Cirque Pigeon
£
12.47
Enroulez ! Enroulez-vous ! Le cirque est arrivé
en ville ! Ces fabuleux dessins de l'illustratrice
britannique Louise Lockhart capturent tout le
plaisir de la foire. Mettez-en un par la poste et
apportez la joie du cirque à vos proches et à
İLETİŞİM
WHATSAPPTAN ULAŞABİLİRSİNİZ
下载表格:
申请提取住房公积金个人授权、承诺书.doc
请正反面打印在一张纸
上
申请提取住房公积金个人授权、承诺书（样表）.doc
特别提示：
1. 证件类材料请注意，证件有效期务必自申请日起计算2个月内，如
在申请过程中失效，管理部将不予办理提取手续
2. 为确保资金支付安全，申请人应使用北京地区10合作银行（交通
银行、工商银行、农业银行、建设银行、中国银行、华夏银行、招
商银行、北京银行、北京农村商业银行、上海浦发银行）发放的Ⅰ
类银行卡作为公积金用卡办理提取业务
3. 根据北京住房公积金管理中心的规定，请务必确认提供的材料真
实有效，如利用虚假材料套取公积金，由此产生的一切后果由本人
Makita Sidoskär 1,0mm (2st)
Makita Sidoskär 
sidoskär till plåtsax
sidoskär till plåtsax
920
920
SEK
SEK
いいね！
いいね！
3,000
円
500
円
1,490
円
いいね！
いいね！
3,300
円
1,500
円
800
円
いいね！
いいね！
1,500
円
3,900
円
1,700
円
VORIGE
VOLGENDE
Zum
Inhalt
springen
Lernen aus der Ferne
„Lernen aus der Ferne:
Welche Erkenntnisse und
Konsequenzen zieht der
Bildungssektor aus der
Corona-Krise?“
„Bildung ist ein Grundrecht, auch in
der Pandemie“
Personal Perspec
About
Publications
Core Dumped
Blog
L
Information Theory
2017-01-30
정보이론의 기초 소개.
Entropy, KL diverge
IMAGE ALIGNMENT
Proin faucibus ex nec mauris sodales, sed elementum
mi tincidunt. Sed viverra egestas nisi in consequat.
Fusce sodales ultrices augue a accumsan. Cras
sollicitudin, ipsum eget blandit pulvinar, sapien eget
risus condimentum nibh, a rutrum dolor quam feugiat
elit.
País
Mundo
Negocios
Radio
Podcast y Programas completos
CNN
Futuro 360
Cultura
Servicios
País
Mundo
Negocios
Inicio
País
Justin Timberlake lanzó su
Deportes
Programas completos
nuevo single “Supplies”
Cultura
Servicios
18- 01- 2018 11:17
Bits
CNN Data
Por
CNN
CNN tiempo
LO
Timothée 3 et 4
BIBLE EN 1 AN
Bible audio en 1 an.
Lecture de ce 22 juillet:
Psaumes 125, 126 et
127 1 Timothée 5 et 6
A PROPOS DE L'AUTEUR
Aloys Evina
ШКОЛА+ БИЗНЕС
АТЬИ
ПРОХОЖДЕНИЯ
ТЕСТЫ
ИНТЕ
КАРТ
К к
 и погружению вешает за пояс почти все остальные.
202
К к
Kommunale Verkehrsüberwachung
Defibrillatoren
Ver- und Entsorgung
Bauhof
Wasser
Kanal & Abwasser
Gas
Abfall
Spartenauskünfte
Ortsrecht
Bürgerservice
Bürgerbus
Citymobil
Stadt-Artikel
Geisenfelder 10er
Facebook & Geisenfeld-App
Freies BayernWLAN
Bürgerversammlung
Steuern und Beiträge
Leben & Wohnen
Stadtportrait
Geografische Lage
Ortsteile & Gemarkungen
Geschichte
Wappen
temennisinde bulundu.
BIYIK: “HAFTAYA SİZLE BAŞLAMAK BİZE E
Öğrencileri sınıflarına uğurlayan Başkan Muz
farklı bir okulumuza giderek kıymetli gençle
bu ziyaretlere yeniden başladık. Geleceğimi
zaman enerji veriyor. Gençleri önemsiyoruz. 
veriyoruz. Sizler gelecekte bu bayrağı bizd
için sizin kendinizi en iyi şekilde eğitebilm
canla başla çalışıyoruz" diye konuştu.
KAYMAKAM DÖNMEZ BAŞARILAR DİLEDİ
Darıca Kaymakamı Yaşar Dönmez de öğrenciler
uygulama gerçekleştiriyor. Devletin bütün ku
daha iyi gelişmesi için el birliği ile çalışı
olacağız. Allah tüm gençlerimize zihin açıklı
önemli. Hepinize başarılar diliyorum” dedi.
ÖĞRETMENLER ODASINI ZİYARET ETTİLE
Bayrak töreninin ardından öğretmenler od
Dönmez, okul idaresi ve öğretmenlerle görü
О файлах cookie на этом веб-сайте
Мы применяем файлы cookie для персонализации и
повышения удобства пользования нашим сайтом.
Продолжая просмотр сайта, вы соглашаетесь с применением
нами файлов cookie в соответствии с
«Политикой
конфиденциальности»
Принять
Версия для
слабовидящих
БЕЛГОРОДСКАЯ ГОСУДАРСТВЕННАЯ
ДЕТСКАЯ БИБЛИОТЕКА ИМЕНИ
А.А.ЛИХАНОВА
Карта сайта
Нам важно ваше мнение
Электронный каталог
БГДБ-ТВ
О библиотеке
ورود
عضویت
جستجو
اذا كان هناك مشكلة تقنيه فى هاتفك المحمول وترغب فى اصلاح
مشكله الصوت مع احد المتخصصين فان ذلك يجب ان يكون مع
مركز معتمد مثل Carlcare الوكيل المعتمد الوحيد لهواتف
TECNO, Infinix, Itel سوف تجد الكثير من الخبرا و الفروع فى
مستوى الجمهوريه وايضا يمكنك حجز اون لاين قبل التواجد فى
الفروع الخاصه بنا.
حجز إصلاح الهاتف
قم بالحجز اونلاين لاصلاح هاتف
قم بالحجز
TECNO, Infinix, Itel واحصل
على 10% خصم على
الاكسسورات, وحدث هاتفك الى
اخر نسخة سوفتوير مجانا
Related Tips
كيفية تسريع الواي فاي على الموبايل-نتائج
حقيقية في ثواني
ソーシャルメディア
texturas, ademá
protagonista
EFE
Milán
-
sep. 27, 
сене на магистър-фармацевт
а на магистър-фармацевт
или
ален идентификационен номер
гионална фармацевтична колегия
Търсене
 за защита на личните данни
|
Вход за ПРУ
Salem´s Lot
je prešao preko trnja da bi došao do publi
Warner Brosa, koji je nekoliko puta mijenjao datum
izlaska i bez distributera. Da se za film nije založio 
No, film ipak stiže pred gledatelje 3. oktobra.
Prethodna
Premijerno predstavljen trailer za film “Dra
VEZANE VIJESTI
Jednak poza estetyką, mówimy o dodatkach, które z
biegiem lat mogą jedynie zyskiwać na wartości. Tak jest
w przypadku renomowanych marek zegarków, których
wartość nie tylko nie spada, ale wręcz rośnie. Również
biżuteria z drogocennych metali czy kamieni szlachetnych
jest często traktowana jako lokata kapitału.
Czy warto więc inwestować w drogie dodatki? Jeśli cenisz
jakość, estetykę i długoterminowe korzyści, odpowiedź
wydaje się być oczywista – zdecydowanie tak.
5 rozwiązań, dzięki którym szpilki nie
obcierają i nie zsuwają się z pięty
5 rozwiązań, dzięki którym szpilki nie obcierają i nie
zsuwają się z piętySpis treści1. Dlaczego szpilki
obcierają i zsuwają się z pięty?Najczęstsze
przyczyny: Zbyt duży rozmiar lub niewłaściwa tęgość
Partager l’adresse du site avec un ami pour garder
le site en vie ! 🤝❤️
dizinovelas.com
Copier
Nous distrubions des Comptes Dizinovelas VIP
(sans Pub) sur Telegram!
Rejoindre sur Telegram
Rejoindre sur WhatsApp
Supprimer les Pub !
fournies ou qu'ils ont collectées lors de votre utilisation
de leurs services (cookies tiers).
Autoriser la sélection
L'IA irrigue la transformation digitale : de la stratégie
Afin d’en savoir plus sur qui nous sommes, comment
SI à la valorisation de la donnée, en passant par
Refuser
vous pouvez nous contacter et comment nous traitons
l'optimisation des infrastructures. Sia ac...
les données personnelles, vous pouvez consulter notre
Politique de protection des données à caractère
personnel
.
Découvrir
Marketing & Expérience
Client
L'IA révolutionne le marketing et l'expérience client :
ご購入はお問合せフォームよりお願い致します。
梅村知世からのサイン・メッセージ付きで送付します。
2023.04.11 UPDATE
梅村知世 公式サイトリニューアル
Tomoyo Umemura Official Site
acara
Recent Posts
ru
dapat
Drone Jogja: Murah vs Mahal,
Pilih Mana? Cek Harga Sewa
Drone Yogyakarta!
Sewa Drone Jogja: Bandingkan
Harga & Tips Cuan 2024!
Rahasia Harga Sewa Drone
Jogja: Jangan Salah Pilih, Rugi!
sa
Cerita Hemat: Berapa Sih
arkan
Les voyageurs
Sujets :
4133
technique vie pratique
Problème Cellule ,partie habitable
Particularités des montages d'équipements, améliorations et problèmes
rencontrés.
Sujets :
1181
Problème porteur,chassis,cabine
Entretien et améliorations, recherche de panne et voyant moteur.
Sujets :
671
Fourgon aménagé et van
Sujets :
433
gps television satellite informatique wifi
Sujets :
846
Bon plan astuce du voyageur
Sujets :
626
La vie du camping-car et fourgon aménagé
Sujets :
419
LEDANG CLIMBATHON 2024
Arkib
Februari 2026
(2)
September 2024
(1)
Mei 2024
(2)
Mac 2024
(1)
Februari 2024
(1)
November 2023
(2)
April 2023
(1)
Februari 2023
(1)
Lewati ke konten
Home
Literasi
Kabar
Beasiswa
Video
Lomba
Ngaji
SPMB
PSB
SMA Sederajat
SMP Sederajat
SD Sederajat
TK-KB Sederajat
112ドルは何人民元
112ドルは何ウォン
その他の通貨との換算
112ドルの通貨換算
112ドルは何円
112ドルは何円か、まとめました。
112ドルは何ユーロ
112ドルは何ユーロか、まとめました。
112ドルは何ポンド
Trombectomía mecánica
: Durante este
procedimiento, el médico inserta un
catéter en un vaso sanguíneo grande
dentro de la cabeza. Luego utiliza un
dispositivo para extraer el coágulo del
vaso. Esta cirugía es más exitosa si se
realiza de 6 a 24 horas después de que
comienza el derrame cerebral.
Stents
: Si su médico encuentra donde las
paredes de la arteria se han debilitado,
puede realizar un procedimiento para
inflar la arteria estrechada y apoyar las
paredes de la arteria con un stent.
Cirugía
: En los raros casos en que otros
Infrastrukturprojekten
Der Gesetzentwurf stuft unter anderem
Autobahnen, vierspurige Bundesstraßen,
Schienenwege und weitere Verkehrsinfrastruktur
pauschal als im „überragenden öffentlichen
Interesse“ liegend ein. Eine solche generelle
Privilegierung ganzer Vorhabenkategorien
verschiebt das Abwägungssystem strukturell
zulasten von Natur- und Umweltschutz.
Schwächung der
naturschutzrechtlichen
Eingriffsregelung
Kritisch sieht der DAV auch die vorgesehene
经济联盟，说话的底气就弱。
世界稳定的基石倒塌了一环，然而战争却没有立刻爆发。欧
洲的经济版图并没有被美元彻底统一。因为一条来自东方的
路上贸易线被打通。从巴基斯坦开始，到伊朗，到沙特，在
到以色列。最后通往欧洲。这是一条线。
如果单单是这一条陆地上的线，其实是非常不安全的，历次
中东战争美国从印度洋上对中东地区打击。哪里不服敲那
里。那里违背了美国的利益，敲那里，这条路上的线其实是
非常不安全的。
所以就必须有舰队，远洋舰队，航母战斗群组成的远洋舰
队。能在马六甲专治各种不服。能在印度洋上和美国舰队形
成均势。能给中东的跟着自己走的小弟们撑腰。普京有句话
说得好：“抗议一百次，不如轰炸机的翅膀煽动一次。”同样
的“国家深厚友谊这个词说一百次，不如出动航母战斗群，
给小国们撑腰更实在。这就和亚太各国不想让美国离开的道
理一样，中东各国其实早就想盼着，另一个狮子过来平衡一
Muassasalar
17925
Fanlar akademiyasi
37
====
In how many lines of the data above does the word "zsuwają" occur? Only the number is wanted.

◆ Your response ◆
3